Mitigation: - Major version bump (1.0.0) to signal the break per semver. - Loud ImportError that mentions the migration when a scenario module is imported without the heavy deps installed. (Pattern: try: import statsmodels except ImportError: raise ImportError( "scenario X requires the [scenarios] extra; install via 'pip install ophamin[scenarios]'").) - README + tutorials + Docker image build (in Dockerfile) updated atomically with the cut. - 1-week deprecation announcement before the cut.

Effort: ~50 LOC of pyproject.toml restructuring + ~30 LOC of honest-failure stubs in scenarios that depend on heavy libs + ~10 docstring / README updates + a CI job that runs the suite under pip install ophamin (slim) and pip install ophamin[scenarios] (full) to catch import drift.

Option D — do nothing; document the workaround

Tell slim consumers to install via pip install --no-deps ophamin jsonschema and accept that this is unofficial / unsupported. Add the recipe to docs/SUPPLY_CHAIN.md or a new docs/SLIM_INSTALL.md.

Pro: - Zero engineering work.

Con: - The recipe is fragile — --no-deps ships a broken ophamin install for anyone who imports a non-stdlib-only module. - Doesn't surface the slim option to anyone who didn't already know to ask. - Misses the marketing / discoverability value of having a first-class slim path.

Recommendation

Option C with mitigation. The empirical evidence (zero heavy deps in the slim-target modules) makes the engineering simple, and the backward-compat-break is real but cleanly handled by a major version bump + honest-failure ImportError.

The natural ship shape:

  1. 0.99.0 (preparation release) — add the honest-failure ImportError stubs to every scenario module that imports a heavy lib. The stubs are no-ops while the heavy deps are still core; they activate only after the dep move. This release stays installable as today; ships the migration infrastructure.
  2. 0.99.x deprecation window — README + tutorials announce the upcoming break. The Docker image build (currently pip install ophamin) gets the heads-up too.
  3. 1.0.0 (the break) — move heavy deps to [scenarios]. Bump major version per semver. CHANGELOG explicitly calls out the migration command.
  4. 1.0.x docsdocs/SLIM_INSTALL.md covers the new verify-only use case + recipes for CI verification jobs, sidecars, embedded consumers.

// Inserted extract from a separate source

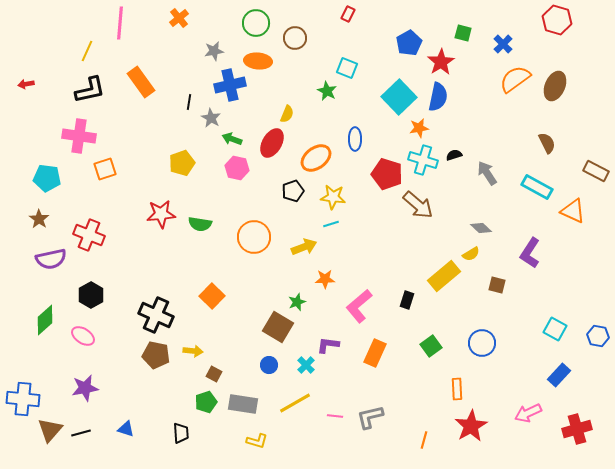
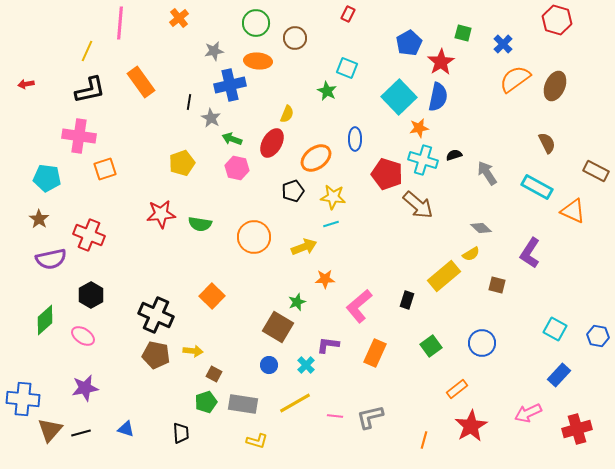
orange rectangle at (457, 389): rotated 55 degrees clockwise
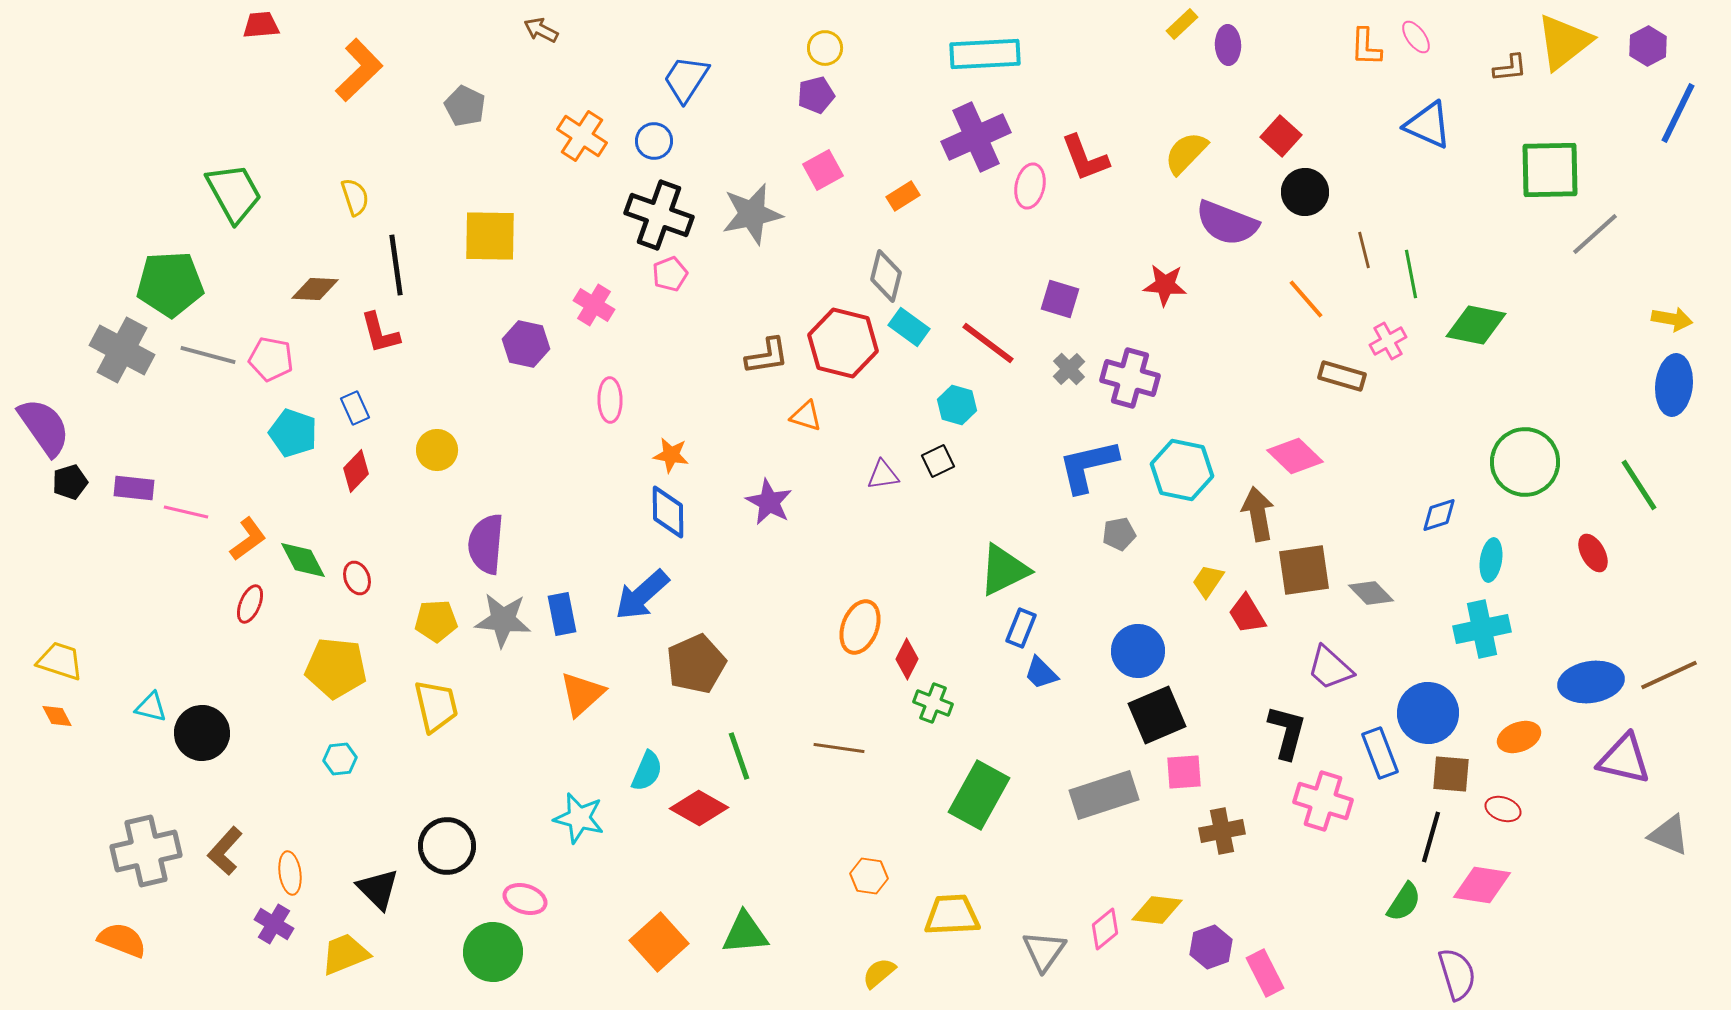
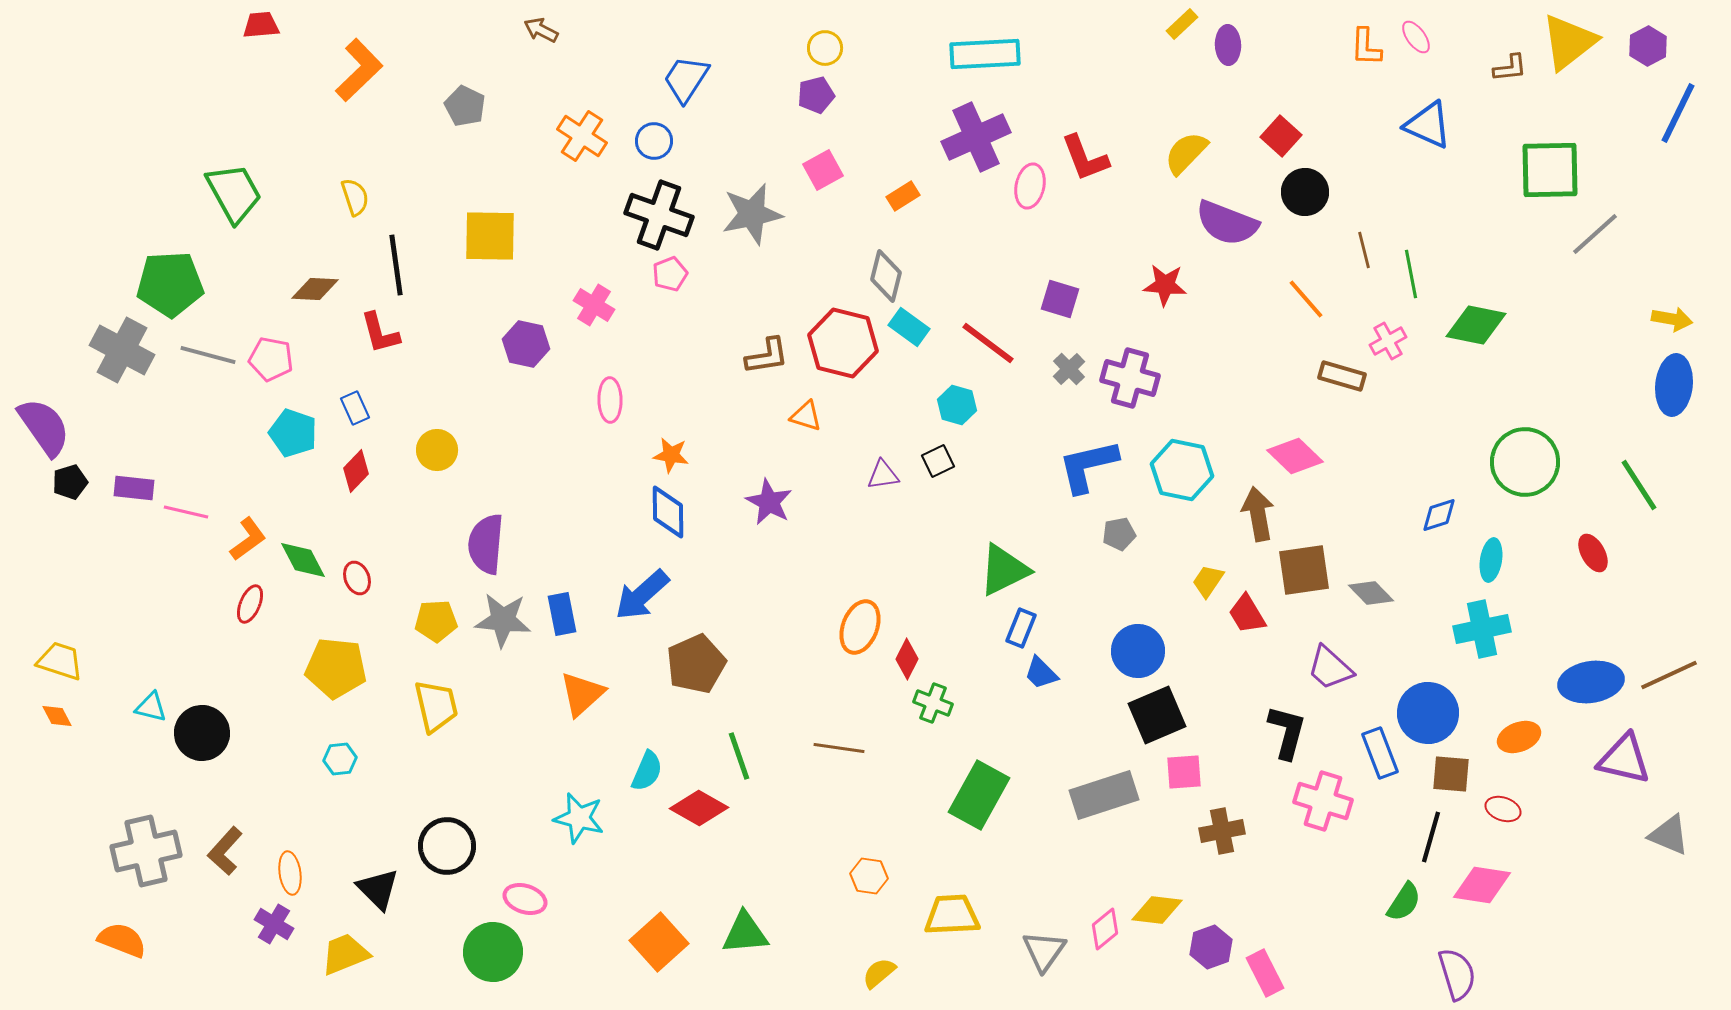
yellow triangle at (1564, 42): moved 5 px right
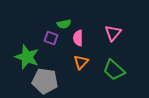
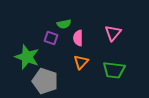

This sequence is roughly 3 releases of work spread over 2–3 sessions of autonomous-loop time. It's bigger than any single 0.42.x-style release; the discipline is to scope it carefully.

What does NOT need to change

These remain valid regardless of which option ships:

  • The wire-format Rust + JS ports (crates/ophamin-proof, packages/ophamin-proof-js) are already the slim path for non-Python consumers.
  • The Helm chart's image continues to use the full framework (it's a server, not a slim verifier).
  • The signed EmpiricalProofRecord format itself doesn't change — the slim path produces / verifies the same byte format.

Decision required (from the owner)

  1. Pick A / B / C / D (or "none of the above; here's a fifth option").
  2. If A or C: confirm the migration shape (major bump, deprecation window, etc.).
  3. If C: confirm 1.0.0 is the right cut moment — the framework's 0.42.0 versioning suggests deferring the 1.0.0 cut until the broader public-footprint activation (ORCID + Zenodo + JOSS) lands.